**Task instructions:**
Reproduce every line of text in the rows below without any alteration, and leave the pictures out of your answer.

**Study material:**
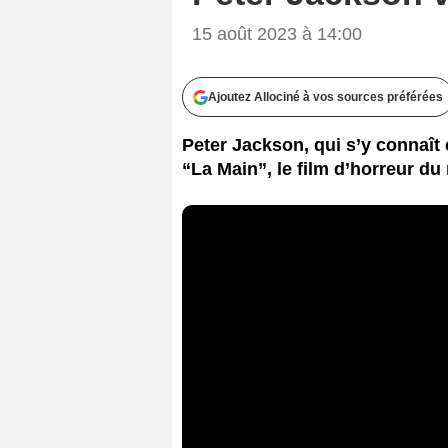
15 août 2023 à 14:00
Ajoutez Allociné à vos sources préférées
Peter Jackson, qui s’y connaît
“La Main”, le film d’horreur 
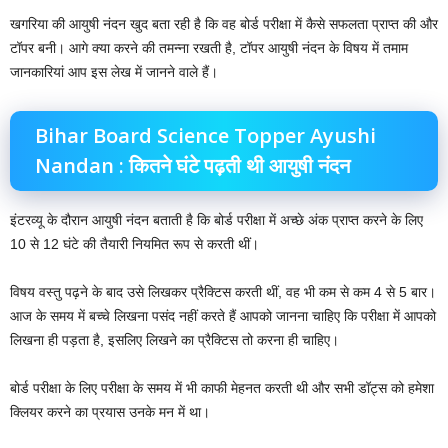
खगरिया की आयुषी नंदन खुद बता रही है कि वह बोर्ड परीक्षा में कैसे सफलता प्राप्त की और
टॉपर बनी। आगे क्या करने की तमन्ना रखती है, टॉपर आयुषी नंदन के विषय में तमाम
जानकारियां आप इस लेख में जानने वाले हैं।
Bihar Board Science Topper Ayushi
Nandan : कितने घंटे पढ़ती थी आयुषी नंदन
इंटरव्यू के दौरान आयुषी नंदन बताती है कि बोर्ड परीक्षा में अच्छे अंक प्राप्त करने के लिए
10 से 12 घंटे की तैयारी नियमित रूप से करती थीं।
विषय वस्तु पढ़ने के बाद उसे लिखकर प्रैक्टिस करती थीं, वह भी कम से कम 4 से 5 बार।
आज के समय में बच्चे लिखना पसंद नहीं करते हैं आपको जानना चाहिए कि परीक्षा में आपको
लिखना ही पड़ता है, इसलिए लिखने का प्रैक्टिस तो करना ही चाहिए।
बोर्ड परीक्षा के लिए परीक्षा के समय में भी काफी मेहनत करती थी और सभी डॉट्स को हमेशा
क्लियर करने का प्रयास उनके मन में था।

**Solution:**
15 août 2023 à 14:00
Ajoutez Allociné à vos sources préférées
Peter Jackson, qui s’y connaît
“La Main”, le film d’horreur 
खगरिया की आयुषी नंदन खुद बता रही है कि वह बोर्ड परीक्षा में कैसे सफलता प्राप्त की और
टॉपर बनी। आगे क्या करने की तमन्ना रखती है, टॉपर आयुषी नंदन के विषय में तमाम
जानकारियां आप इस लेख में जानने वाले हैं।
Bihar Board Science Topper Ayushi
Nandan : कितने घंटे पढ़ती थी आयुषी नंदन
इंटरव्यू के दौरान आयुषी नंदन बताती है कि बोर्ड परीक्षा में अच्छे अंक प्राप्त करने के लिए
10 से 12 घंटे की तैयारी नियमित रूप से करती थीं।
विषय वस्तु पढ़ने के बाद उसे लिखकर प्रैक्टिस करती थीं, वह भी कम से कम 4 से 5 बार।
आज के समय में बच्चे लिखना पसंद नहीं करते हैं आपको जानना चाहिए कि परीक्षा में आपको
लिखना ही पड़ता है, इसलिए लिखने का प्रैक्टिस तो करना ही चाहिए।
बोर्ड परीक्षा के लिए परीक्षा के समय में भी काफी मेहनत करती थी और सभी डॉट्स को हमेशा
क्लियर करने का प्रयास उनके मन में था।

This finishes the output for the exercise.